• WHAT YOU WILL DO: Return the data below unchanged. Drop any pictures.

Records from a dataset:
● ● ● ● ●
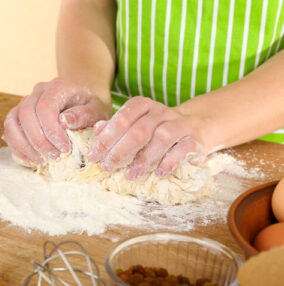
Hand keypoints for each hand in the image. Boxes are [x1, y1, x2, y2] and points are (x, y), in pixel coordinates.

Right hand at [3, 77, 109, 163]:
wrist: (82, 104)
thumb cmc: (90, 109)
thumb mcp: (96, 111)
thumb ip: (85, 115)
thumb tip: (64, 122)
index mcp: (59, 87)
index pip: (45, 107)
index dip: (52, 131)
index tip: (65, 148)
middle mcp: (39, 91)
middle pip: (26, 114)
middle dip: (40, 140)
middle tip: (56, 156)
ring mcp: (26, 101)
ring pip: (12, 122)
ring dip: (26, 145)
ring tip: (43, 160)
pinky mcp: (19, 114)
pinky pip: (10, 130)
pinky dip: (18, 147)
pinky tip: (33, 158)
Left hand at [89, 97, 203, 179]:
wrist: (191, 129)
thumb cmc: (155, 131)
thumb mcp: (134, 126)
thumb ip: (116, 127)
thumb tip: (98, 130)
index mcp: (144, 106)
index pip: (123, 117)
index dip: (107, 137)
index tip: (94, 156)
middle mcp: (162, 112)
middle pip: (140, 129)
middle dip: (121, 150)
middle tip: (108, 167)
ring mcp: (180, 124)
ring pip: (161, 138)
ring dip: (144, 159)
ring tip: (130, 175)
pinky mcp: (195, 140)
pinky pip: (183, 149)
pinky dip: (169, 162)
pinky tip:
● ● ● ● ●
• WRITTEN RESPONSE:
Hand keypoints for each hand in the image. Boxes are [x1, y1, x2, y2] and points are (x, y), in pixel coordinates.

Right hand at [3, 77, 109, 163]:
wrist: (82, 104)
thumb cmc: (90, 109)
thumb mcp: (96, 111)
thumb ip: (85, 115)
thumb tip: (64, 122)
index mcp: (59, 87)
index pip: (45, 107)
index dip: (52, 131)
index tip: (65, 148)
middle mcp: (39, 91)
middle pip: (26, 114)
middle dip: (40, 140)
middle tip: (56, 156)
ring mcp: (26, 101)
ring pip: (12, 122)
ring dip: (26, 145)
ring tip: (43, 160)
pinky mcp: (19, 114)
pinky pip: (10, 130)
pinky dip: (18, 147)
pinky tip: (33, 158)
Left hand at [89, 97, 203, 179]:
wrist: (191, 129)
thumb cmc: (155, 131)
thumb mcp: (134, 126)
thumb ip: (116, 127)
thumb tip: (98, 130)
index mcp: (144, 106)
index pip: (123, 117)
index dip: (107, 137)
index tip: (94, 156)
middle mcp: (162, 112)
middle pip: (140, 129)
middle dip: (121, 150)
middle tip: (108, 167)
ring mcp: (180, 124)
ring pip: (161, 138)
ring dip: (144, 159)
ring tip: (130, 175)
pinky mcp: (195, 140)
pinky pip: (183, 149)
pinky dip: (169, 162)
pinky tip:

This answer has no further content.